Jason Shoemark
- Born: Jason Shoemark 5 February 1980 (age 45) Whangārei, New Zealand
- Height: 1.83 m (6 ft 0 in)
- Weight: 112 kg (17 st 9 lb)

Rugby union career
- Position: Centre

Senior career
- Years: Team / Apps / (Points)
- 1999–2003: Northland / 37 / (25)
- 2002–2003: Blues / 6 / (5)
- 2004–2005: Otago / 14 / (10)
- 2005: Highlanders / 5 / (0)
- 2006–2010: Hawke’s Bay / 54 / (95)
- 2009–2010: Highlanders / 25 / (15)
- 2010–2014: Exeter Chiefs / 75 / (20)
- 2014: Hawke’s Bay / 10 / (0)
- 1999–20114: Total / 226 / (170)

= Jason Shoemark =

NZ rugby union player

Jason Shoemark (born 5 February 1981) is a professional rugby union player who last played as a centre for the Hawke's Bay in the ITM Cup.

==Playing career==

===New Zealand===

Shoemark made his provincial debut for Northland while still a teenager and quickly made a name for himself, emerging as a key player for the Taniwha. By 2002, he received a Super Rugby contract with the Blues, making 5 appearances and scoring a try. However, his opportunities were more limited with the Blues in 2003, as he was limited to just a single substitute appearance.

Looking to jumpstart his career, Shoemark moved south in 2004 to join Otago and the Highlanders. However, he never really hit form with Otago in two seasons with the province, and while he was included in the Highlanders squad for the 2005 Super 12 season, he made only 5 substitute appearances.

Shoemark moved back north in 2006, signing with Hawke's Bay, but was ruled out of the 2006 Air New Zealand Cup after suffering a serious neck injury. Back healthy the following year, Shoemark finally began to realize his potential, scoring 6 tries from 12 starts for the Magpies in the 2007 Air New Zealand Cup. After another stellar season in 2008 during which he scoring another 6 tries, he was called back into the Highlanders squad.

Shoemark's second stint with the Highlanders proved much more fruitful than the first, as he earned a starting spot with the club and played some of the finest rugby of his career. He started all 13 matches, scored 3 tries, and earned a call-up to the All Blacks later in the year.
In 2010, Shoemark wasn't able to maintain the level of form from the previous season, although he remained a reliable regular starter. He also served as a fill-in captain and also vice-captain.

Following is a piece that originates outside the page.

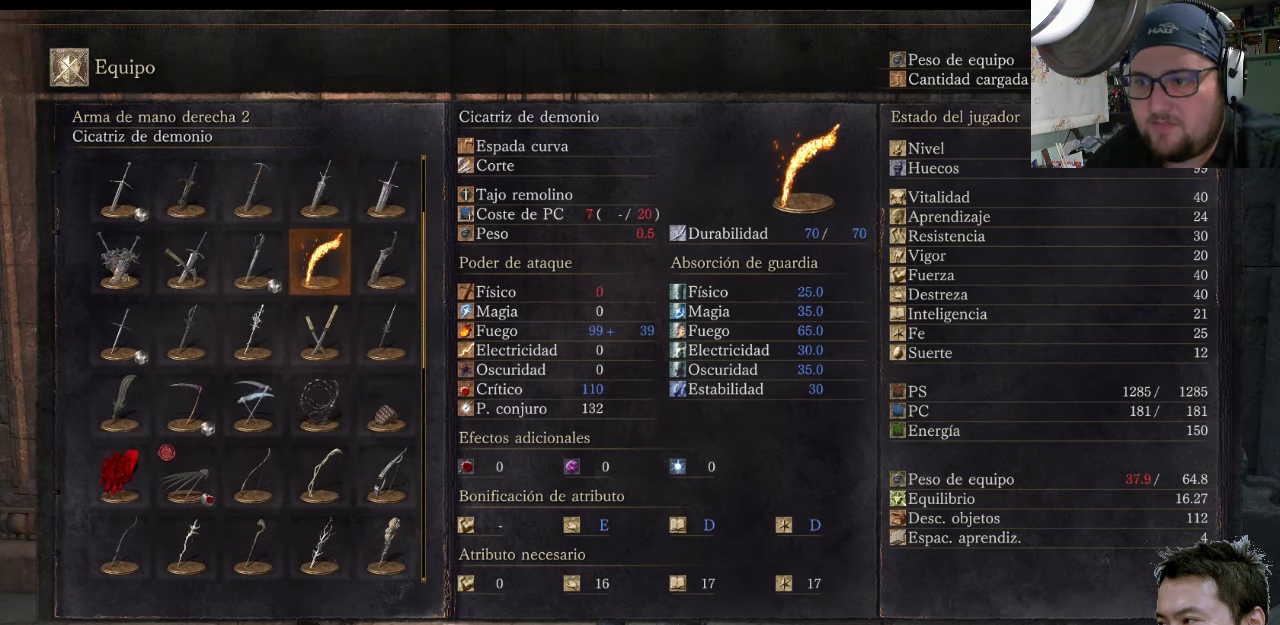
{"buttons": [], "left_stick": "center", "right_stick": "center", "events": [[300, "DPAD_UP", "down"], [400, "DPAD_UP", "up"]]}
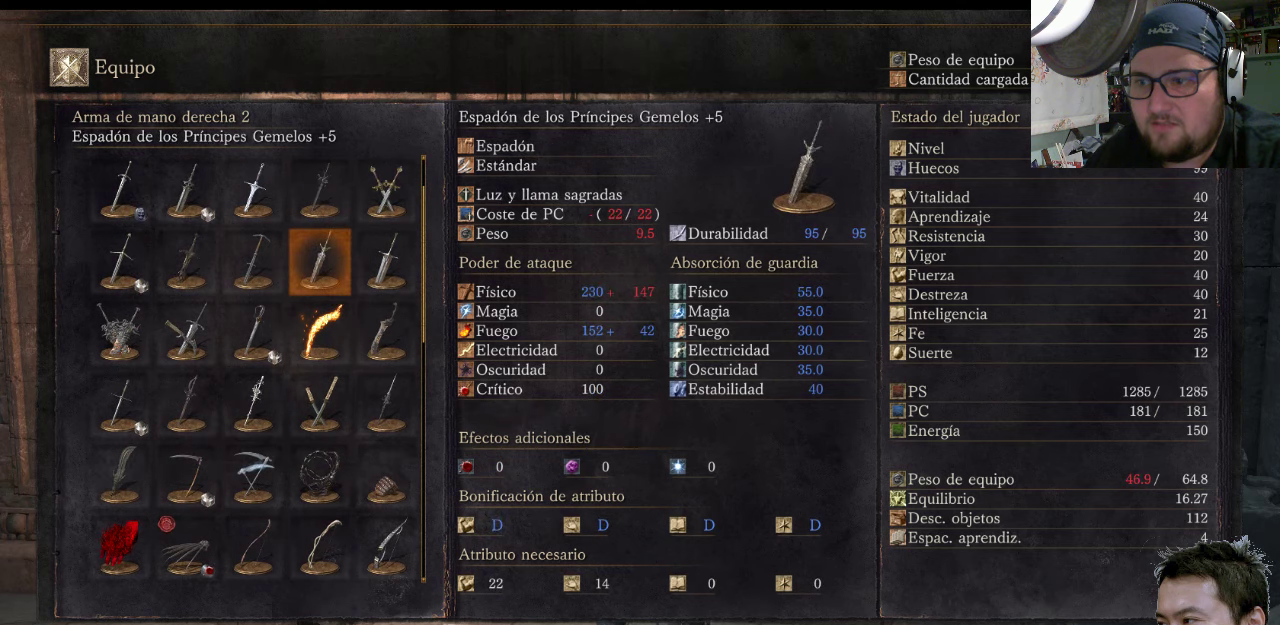
{"buttons": [], "left_stick": "center", "right_stick": "center", "events": []}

Now serving as team captain, Shoemark continued his strong play for Hawke's Bay in the 2010 ITM Cup, and celebrated his 50th appearance for the club with a try in a win over Taranaki on 25 September.

Shoemark returned to Hawke's Bay for the 2014 ITM Cup, making 10 appearances for the Magpies.

===Exeter Chiefs===

On 15 July 2010 it was announced that he would be joining newly promoted Exeter Chiefs of the Aviva Premiership at the end of the ITM Cup campaign. Shoemark made 16 appearances for the Chiefs in his first season with the club, scoring one try.

After four seasons with Exeter, Shoemark returned to New Zealand following the 2013-14 campaign.

===International career===

In 2009 Shoemark was a late inclusion on the All Blacks European Tour, after Tamati Ellison was ruled out with ligament damage. However, he remains a 'nearly' All Black as he never took the field in a game.

===Family===

Jason Shoemark is married to wife Vanessa and has 4 kids, Jessica, Maddie, Hunter, and Olive Goodall.